Hey guys, Renee here!
I’m a dancer who’s been part of the team here at the RNP studio for the last year. I’ve known Rachel for several years; the first time we met was for my own audition photos! I am now part of the full-time team here and get to watch her and Andrew work their magic every day. It’s funny- one of the biggest takeaways from my first shoot with her was the idea of taking 3D movement and fitting it into 2D space, and now I get to see dancers really take it on every day in our shoots. What a full circle!
This concept, the translation from 3-dimensional movement to a 2-dimensional image is something that I never thought of before I shot with Rachel, but it makes complete sense! We are dancing in the studio and on stage in a rectangular or square space, most often front to back, side to side or on diagonals. But really, for photography and video, our screens show us those steps in 2 dimensions. That different perspective often can require adjustments so that our lines still look good on the flat plane! One of the ways we accomplish this is with what has become known as ‘The Twist’ in the studio!

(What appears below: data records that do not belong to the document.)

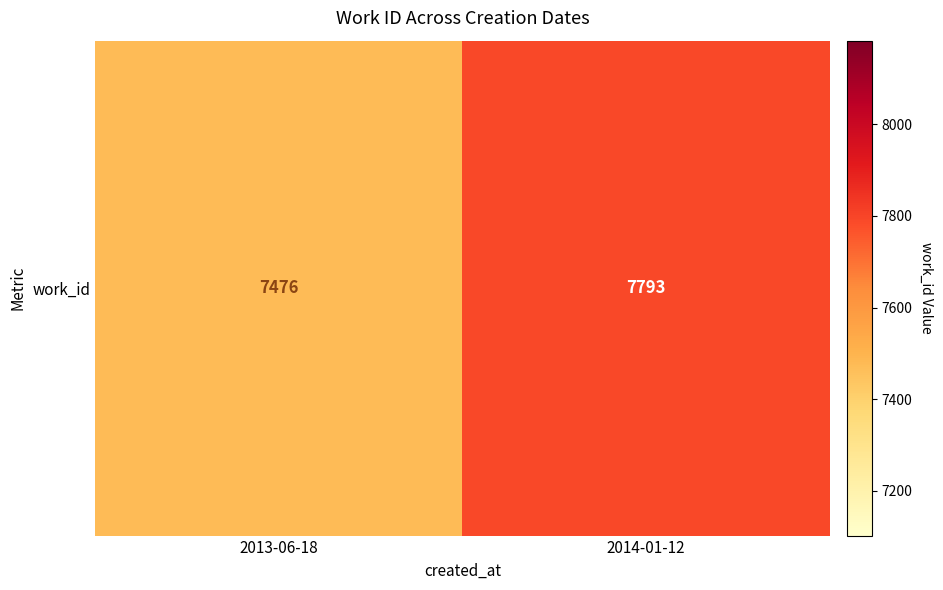

Reading left to right, what are all the values shown in this chart?

2013-06-18=7476	2014-01-12=7793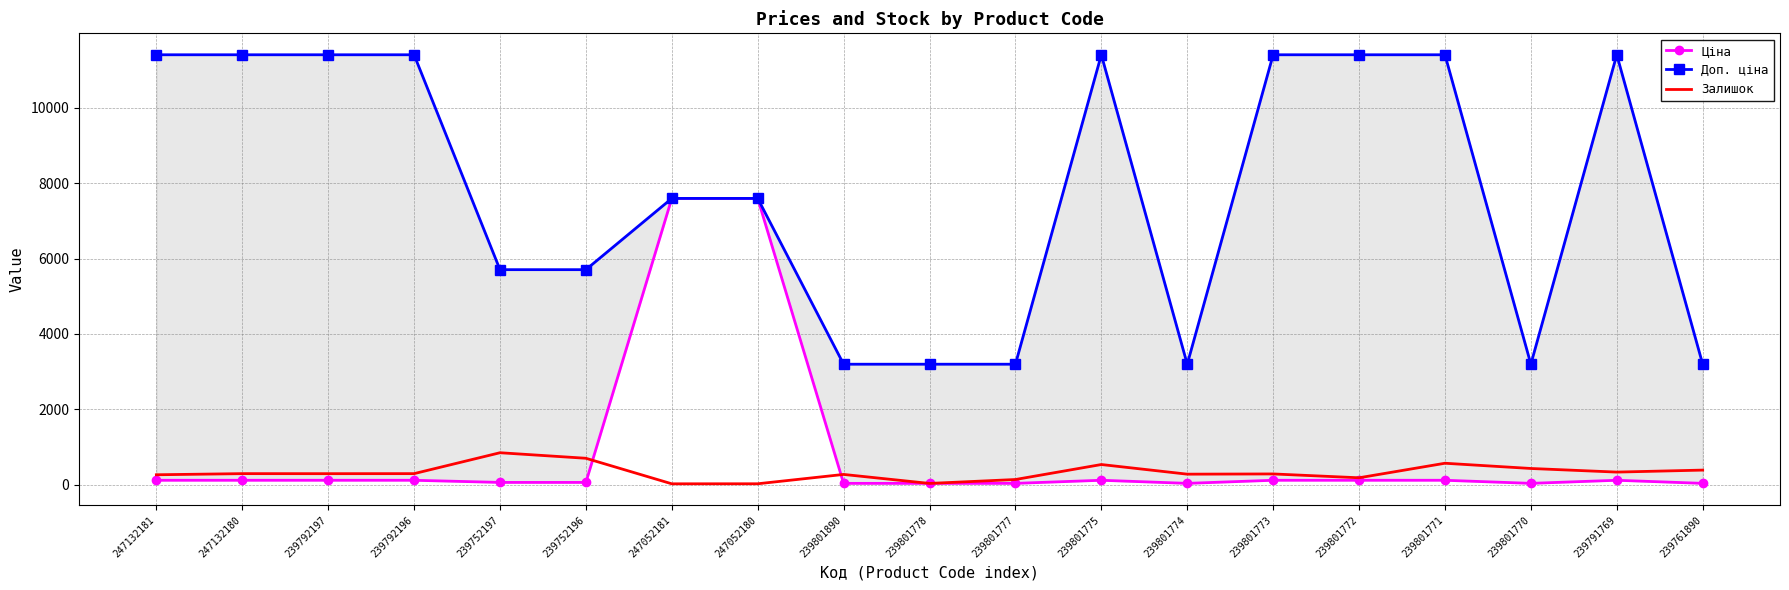

The Залишок series shows 137.0 at 239792197. True or false?

False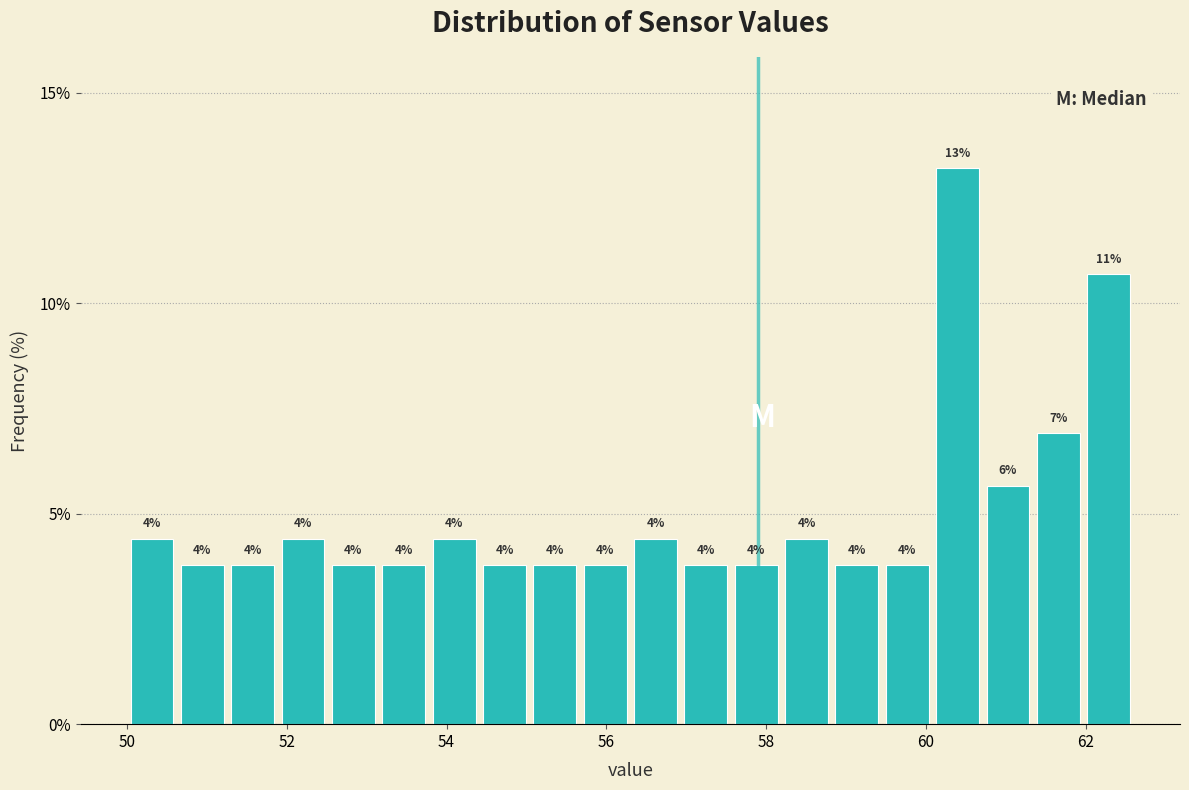

Read against the x-axis, roughly where is the centre of the tallest bar?

60.4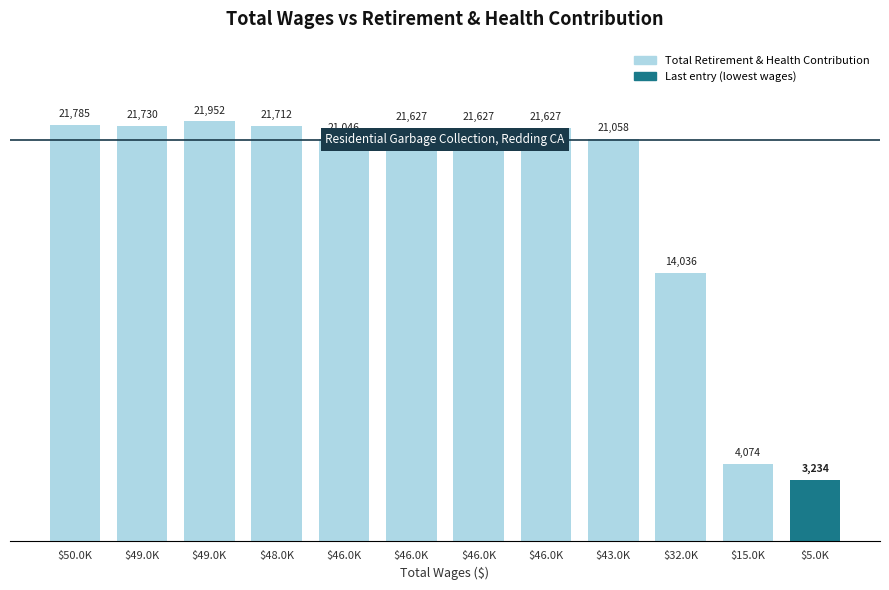

Between $49.0K and $32.0K, which is larger?

$49.0K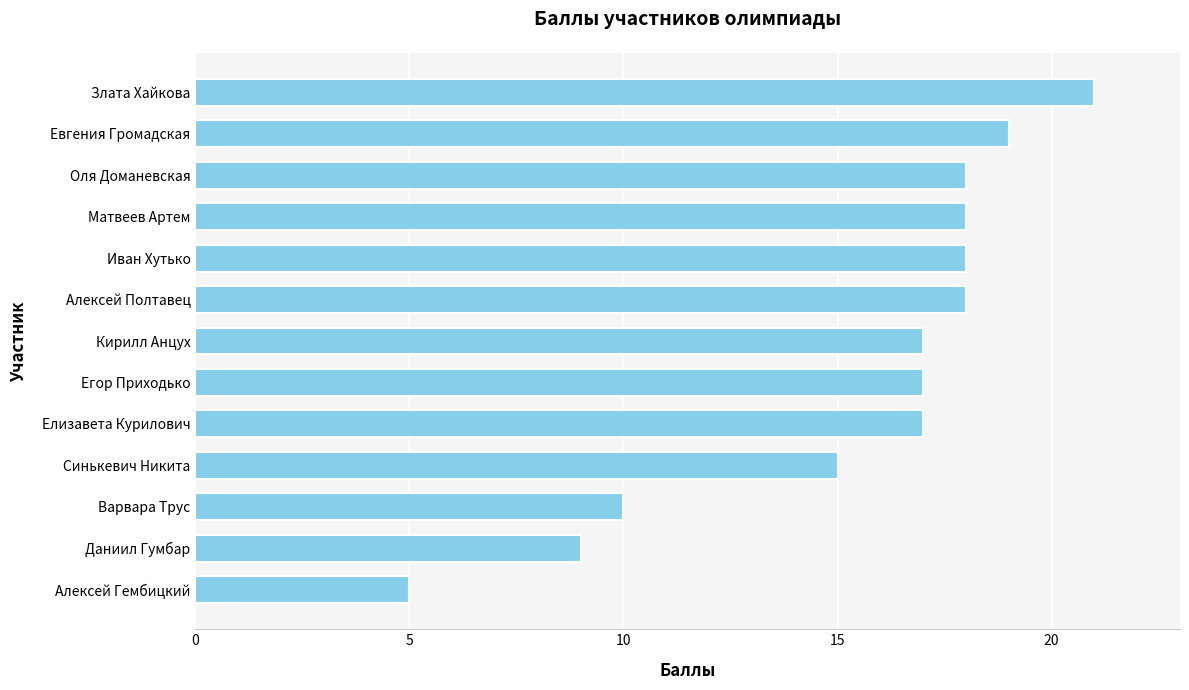

Between Варвара Трус and Алексей Полтавец, which is larger?

Алексей Полтавец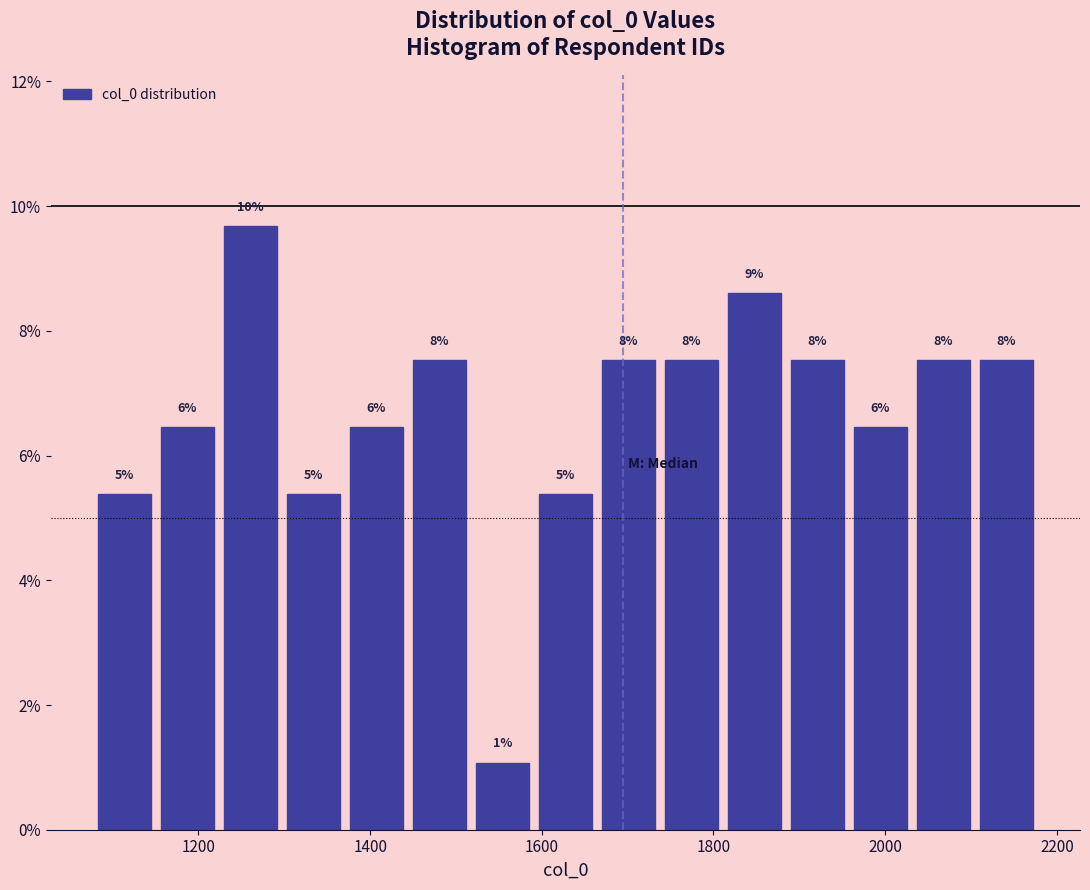

Read against the x-axis, roughly where is the centre of the tallest bar?

1260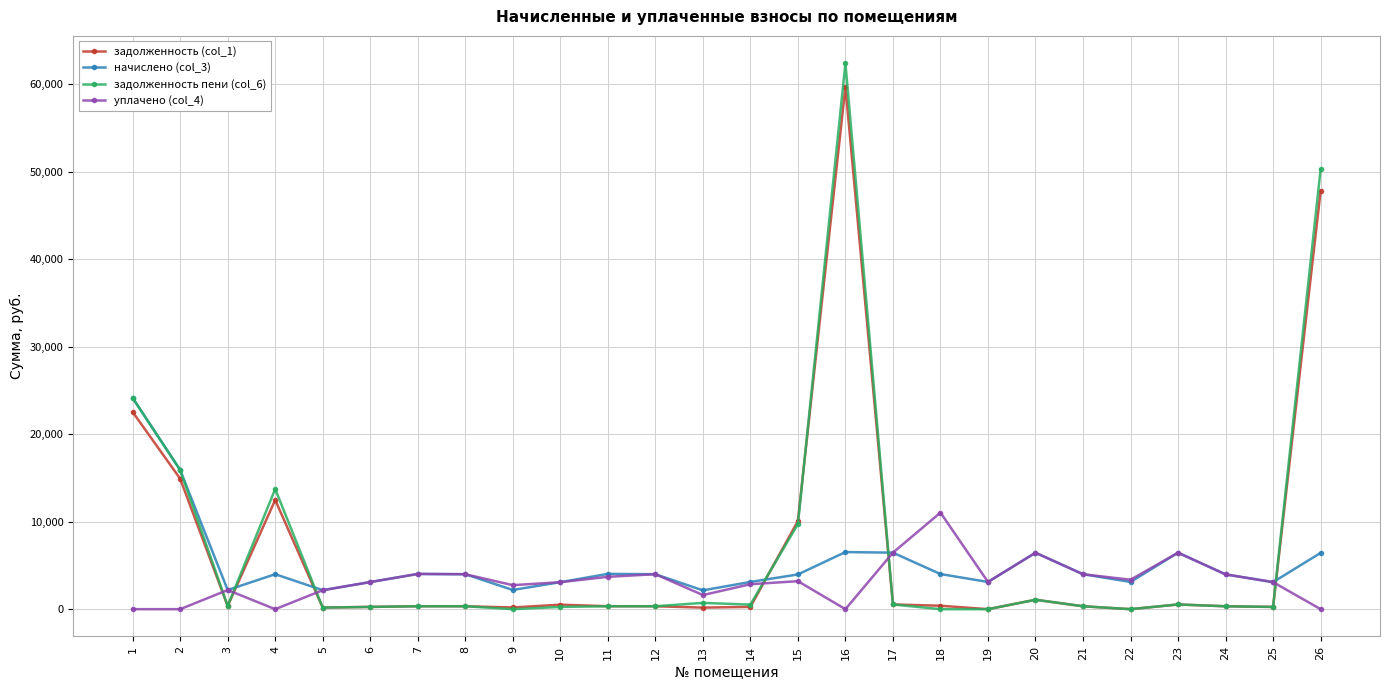

True or false: уплачено (col_4) and задолженность (col_1) intersect in this chart.

True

The Twist comes up in almost every shoot: it’s a super important thing to remember when posing and dancing for the camera (this applies beautifully to filming dance videos, too!). It’s actually quite a basic concept: place your hips in one direction, and you rotate your upper body in the other direction. Simple, but difficult: we just don’t do this naturally! It feels weird, sometimes even wrong; it’s not usually something we would replicate in a rehearsal or audition, (particularly for classically trained dancers), but can often be the distinction between an amazing shot and an average one. Incorporating a strong twist in your pose and movement also creates and enhances the dynamics of an image!
This rotation helps to make sure the integrity of your technique is accurately represented in the 2D space of a computer screen or print. It’s such a bummer when everything is prepared correctly for the shot – legs are turned out, arms are set – you snap the shot, and all of a sudden, the final product just doesn’t look the way you expect! In these moments, often all you need to do is add a twist! Lateral movement on a flat plane almost always shoots better than something coming at the camera from a diagonal or straight line. If you have something on the diagonal, pulling the movement towards the flat line can do the trick! We give our dancers the visual cue of dancing between two panes of glass, a super narrow hallway, or even being the piece of bread in the toaster!
Where do you start?
This is also where you might have heard Rachel say, “It begins and ends with the supporting leg!” When we set up the supporting leg, then the hip line, and lastly, the shoulder line (in opposition to the hip line for a twist), we get a photo that might not feel great, but looks amazing! It’s almost a guaranteed recipe for success. Crossed body lines ( a fourth position, developpé or battement deviant for example) are great examples of where the twist can be applied. The same goes with an extended leg, attitude devant and a parallel passé. Another particularly useful time to add a twist?? When shooting male dancers!! A twist can make a dancer’s upper body appear more masculine and abdominals more toned.